The testosterone-driven conversations I had with these guys typically revolved around girls and sex and more sports. And there’s nothing wrong with it, but it made me too afraid to speak out and introduce a new topic. I was scared that if I asked them if they saw the last Harry Potter movie or listened to the new Lana Del Rey album, they would make fun of me for liking “girly” things. I felt pressured to talk about things that they were talking about and could only imagine negative scenarios if I strayed away from what the group was talking about. I didn’t like feeling this way; it wasn’t an environment that allowed me to be myself freely.

I realized that I didn’t need to be surrounded by guys playing sports to feel good about myself, which helped me develop my own sense of masculinity. At some point, I just hated the thought of going to practice. I didn’t want to spend hours in the beating sun, practicing an assortment of plays that I wouldn’t even perform outside of practice. I rarely ever stepped foot on the field, and all I really did for the team was consume space. They didn’t need me on the team, and I was OK with that. Why did it matter? It didn’t. I decided football just wasn’t for me, and I quit.

I didn’t rejoin the football team, and none of my former teammates ever badgered me about it. They didn’t miss me, but they didn’t make fun of me for it either. I always assumed that leaving the team would mean that I quit, that I wasn’t committed enough and that I was less of a man. But the guys still said “hey” in the halls. We still cracked jokes and shook hands with each other; they still viewed me as just another dude, as an equal.

How I Define Masculinity

For the last two years of high school, I’ve been running my debate team, and it really helped me develop my character and learn what I like. The team required constant care, and I loved helping them. I would conduct practices, attend league meetings, go to tournaments, encourage my teammates and critique their work and skill. I took pride in my status as a leader. I cared about my team. This wasn’t like football because my athleticism didn’t matter. I was using my mind, and I was doing things that I wanted to do. My energy was going towards something I felt passionate about, and I didn’t feel like less of a man because of it. The Rock lifts weights, and I flip notebook pages. And that’s OK.

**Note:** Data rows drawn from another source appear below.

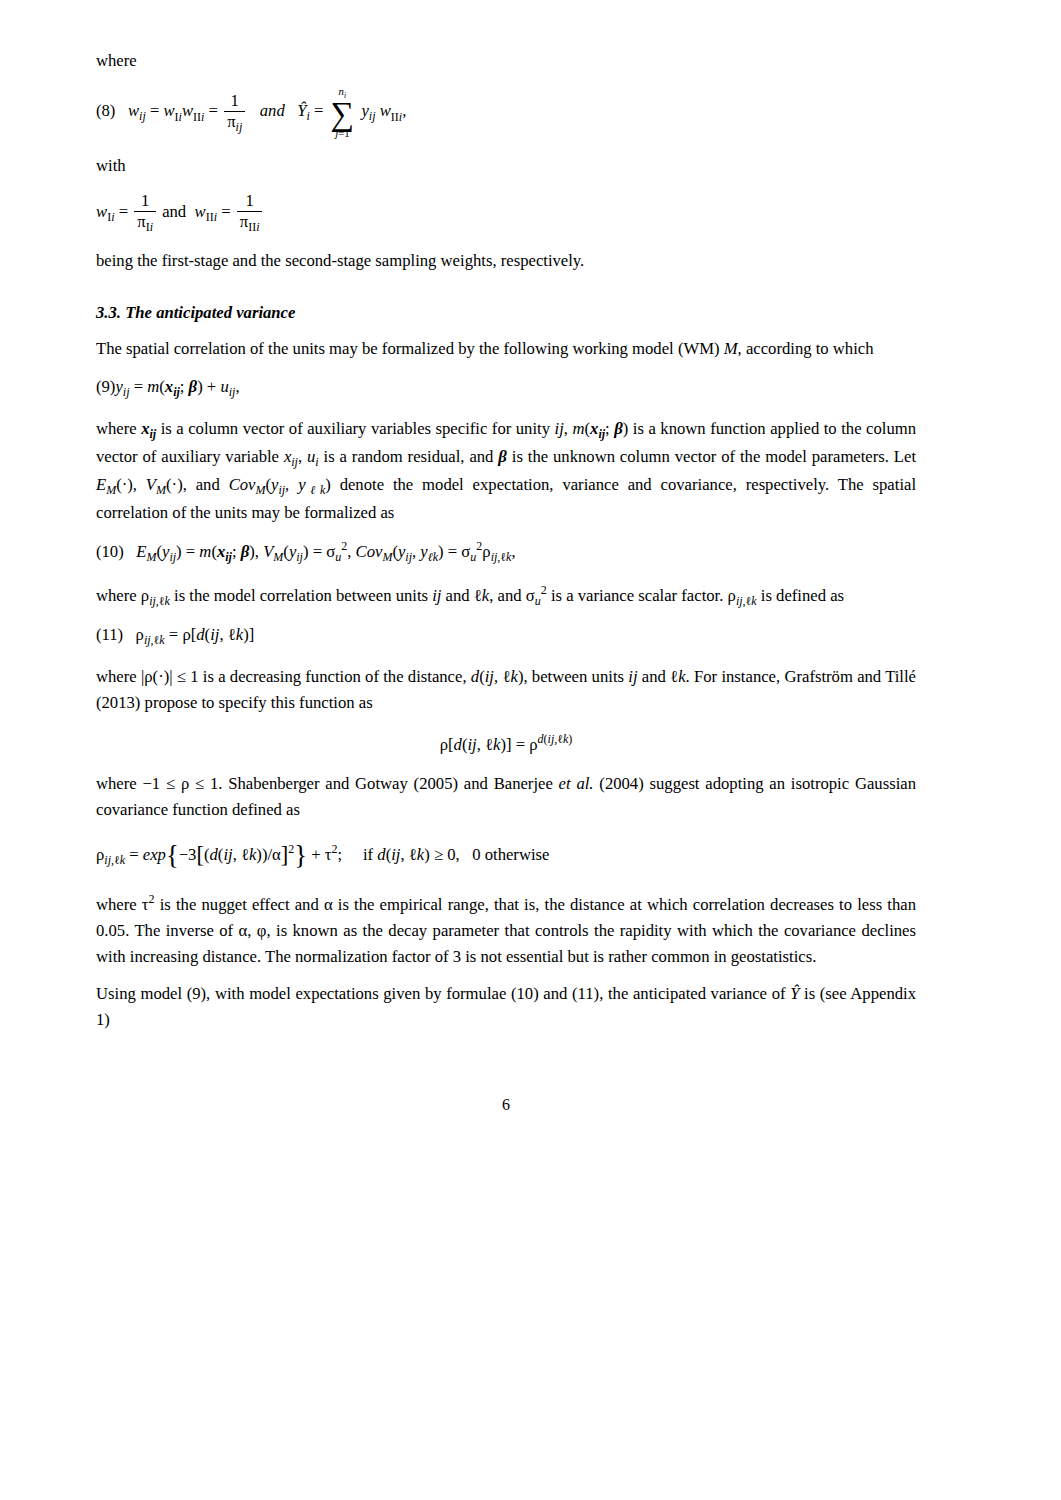where
(8) wij = wIiwIIi = 1 πij and Ŷi = ni∑j=1 yij wIIi,
with
wIi = 1 πIi and wIIi = 1 πIIi
being the first-stage and the second-stage sampling weights, respectively.
3.3. The anticipated variance
The spatial correlation of the units may be formalized by the following working model (WM) M, according to which
(9)yij = m(xij; β) + uij,
where xij is a column vector of auxiliary variables specific for unity ij, m(xij; β) is a known function applied to the column vector of auxiliary variable xij, ui is a random residual, and β is the unknown column vector of the model parameters. Let EM(·), VM(·), and CovM(yij, yℓk) denote the model expectation, variance and covariance, respectively. The spatial correlation of the units may be formalized as
(10) EM(yij) = m(xij; β), VM(yij) = σu2, CovM(yij, yℓk) = σu2ρij,ℓk,
where ρij,ℓk is the model correlation between units ij and ℓk, and σu2 is a variance scalar factor. ρij,ℓk is defined as
(11) ρij,ℓk = ρ[d(ij, ℓk)]
where |ρ(·)| ≤ 1 is a decreasing function of the distance, d(ij, ℓk), between units ij and ℓk. For instance, Grafström and Tillé (2013) propose to specify this function as
ρ[d(ij, ℓk)] = ρd(ij,ℓk)
where −1 ≤ ρ ≤ 1. Shabenberger and Gotway (2005) and Banerjee et al. (2004) suggest adopting an isotropic Gaussian covariance function defined as
ρij,ℓk = exp{−3[(d(ij, ℓk))/α]2} + τ2; if d(ij, ℓk) ≥ 0, 0 otherwise
where τ2 is the nugget effect and α is the empirical range, that is, the distance at which correlation decreases to less than 0.05. The inverse of α, φ, is known as the decay parameter that controls the rapidity with which the covariance declines with increasing distance. The normalization factor of 3 is not essential but is rather common in geostatistics.
Using model (9), with model expectations given by formulae (10) and (11), the anticipated variance of Ŷ is (see Appendix 1)
6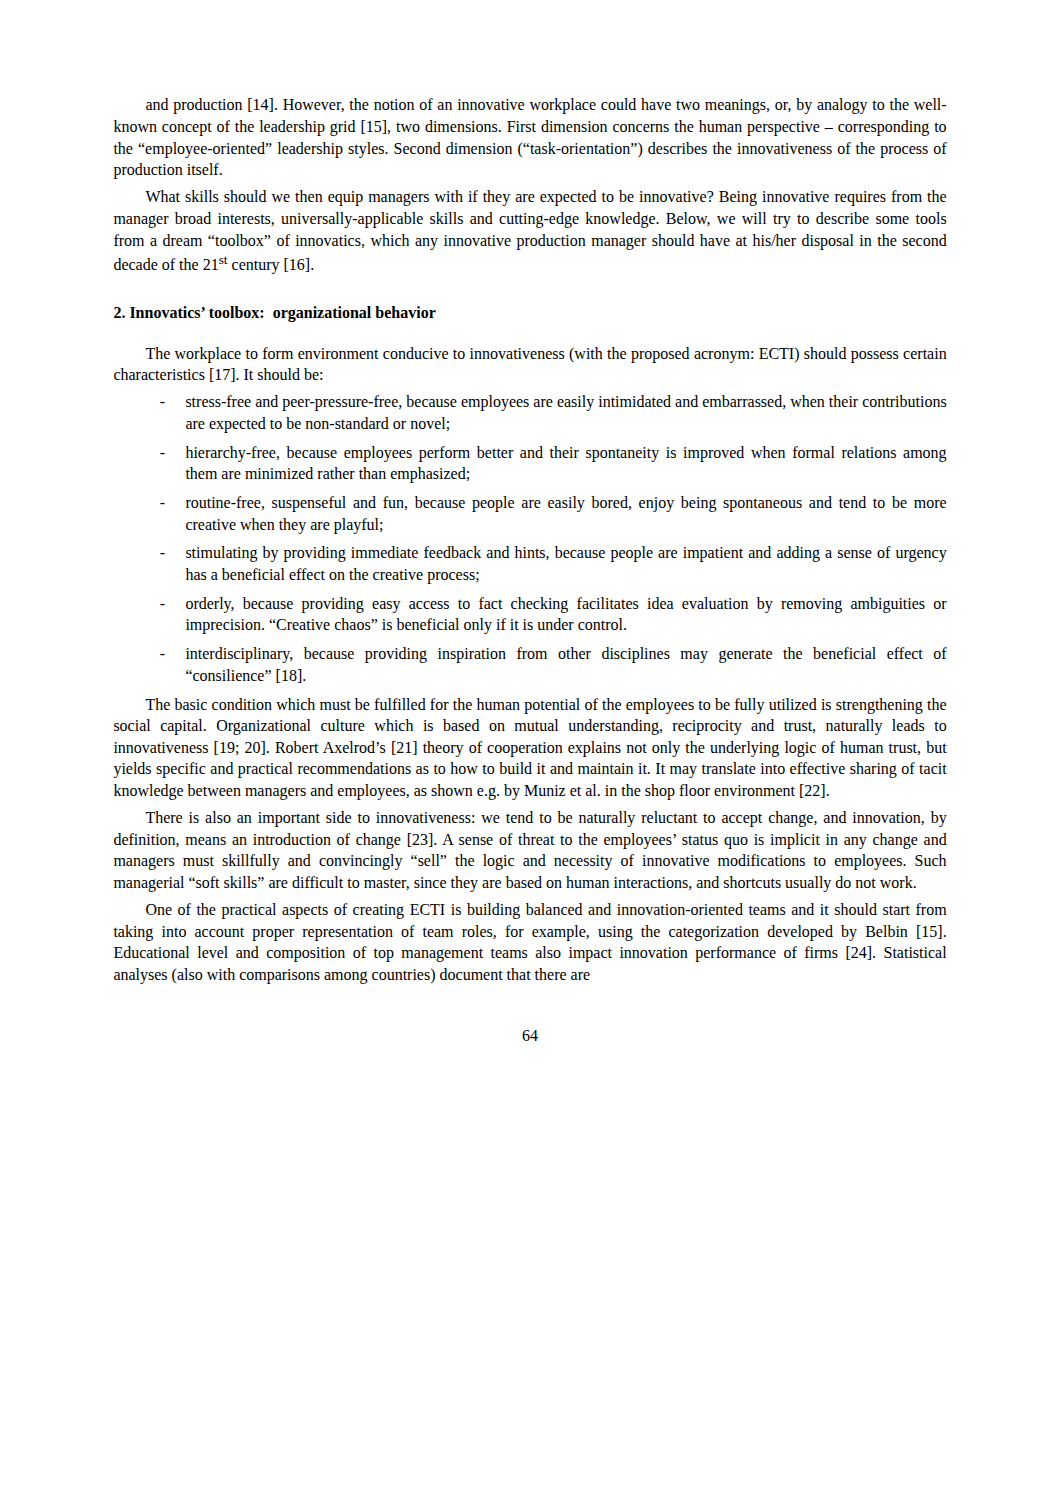and production [14]. However, the notion of an innovative workplace could have two meanings, or, by analogy to the well-known concept of the leadership grid [15], two dimensions. First dimension concerns the human perspective – corresponding to the “employee-oriented” leadership styles. Second dimension (“task-orientation”) describes the innovativeness of the process of production itself.
What skills should we then equip managers with if they are expected to be innovative? Being innovative requires from the manager broad interests, universally-applicable skills and cutting-edge knowledge. Below, we will try to describe some tools from a dream “toolbox” of innovatics, which any innovative production manager should have at his/her disposal in the second decade of the 21st century [16].
2. Innovatics’ toolbox: organizational behavior
The workplace to form environment conducive to innovativeness (with the proposed acronym: ECTI) should possess certain characteristics [17]. It should be:
stress-free and peer-pressure-free, because employees are easily intimidated and embarrassed, when their contributions are expected to be non-standard or novel;
hierarchy-free, because employees perform better and their spontaneity is improved when formal relations among them are minimized rather than emphasized;
routine-free, suspenseful and fun, because people are easily bored, enjoy being spontaneous and tend to be more creative when they are playful;
stimulating by providing immediate feedback and hints, because people are impatient and adding a sense of urgency has a beneficial effect on the creative process;
orderly, because providing easy access to fact checking facilitates idea evaluation by removing ambiguities or imprecision. “Creative chaos” is beneficial only if it is under control.
interdisciplinary, because providing inspiration from other disciplines may generate the beneficial effect of “consilience” [18].
The basic condition which must be fulfilled for the human potential of the employees to be fully utilized is strengthening the social capital. Organizational culture which is based on mutual understanding, reciprocity and trust, naturally leads to innovativeness [19; 20]. Robert Axelrod’s [21] theory of cooperation explains not only the underlying logic of human trust, but yields specific and practical recommendations as to how to build it and maintain it. It may translate into effective sharing of tacit knowledge between managers and employees, as shown e.g. by Muniz et al. in the shop floor environment [22].
There is also an important side to innovativeness: we tend to be naturally reluctant to accept change, and innovation, by definition, means an introduction of change [23]. A sense of threat to the employees’ status quo is implicit in any change and managers must skillfully and convincingly “sell” the logic and necessity of innovative modifications to employees. Such managerial “soft skills” are difficult to master, since they are based on human interactions, and shortcuts usually do not work.
One of the practical aspects of creating ECTI is building balanced and innovation-oriented teams and it should start from taking into account proper representation of team roles, for example, using the categorization developed by Belbin [15]. Educational level and composition of top management teams also impact innovation performance of firms [24]. Statistical analyses (also with comparisons among countries) document that there are
64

Currently, I associate masculinity with comfort and confidence in my preferences and with a desire to learn new things. New things like knitting, for example. Knitting is cool, OK? Why wouldn’t you want to learn how to make your own scarf? I went out of my way to buy a spool of yarn and some knitting needles, and I made the coolest scarf ever. I didn’t enjoy the long process of knitting, but I did like learning and I did like the end product of a homemade scarf. And I feel no less masculine! In fact, I feel even more masculine because I acted upon the impulse to make a scarf, committed myself to completing it, and proudly tell others that I know how to knit.

The Answer Comes From Within

Contrary to what you might hear from some people, there is no code for masculinity. Plenty of people will tell you that to be a man you need to go to the gym or learn how to change a tire or know the sport of football or baseball or basketball or hockey or lacrosse or soccer or tennis or cricket or swimming or cycling or fishing or quidditch. But whoever tells you that is full of bologna and just wants you to believe in what they believe in. Thinking in absolutes creates limits, as if there is only one way to “be a man.” These limits are counterproductive and shouldn’t determine what you do to feel like a man. Regardless of how you identify or your sexual orientation, there isn’t an instruction manual that can tell you how to be a man—what to say, how to act and where to spend your time. The answers come from within you.

Masculinity is something that is different for each one of us, and what it means is unique to each person. Dwayne Johnson is a man, and he can probably bench press entire fire trucks. Leonardo DiCaprio is suave enough to steal a bride from her own wedding. Tyler Durden gets into bare knuckle fist fights. I can’t and don’t want to do any of these things. I’m my own type of masculine and that’s OK.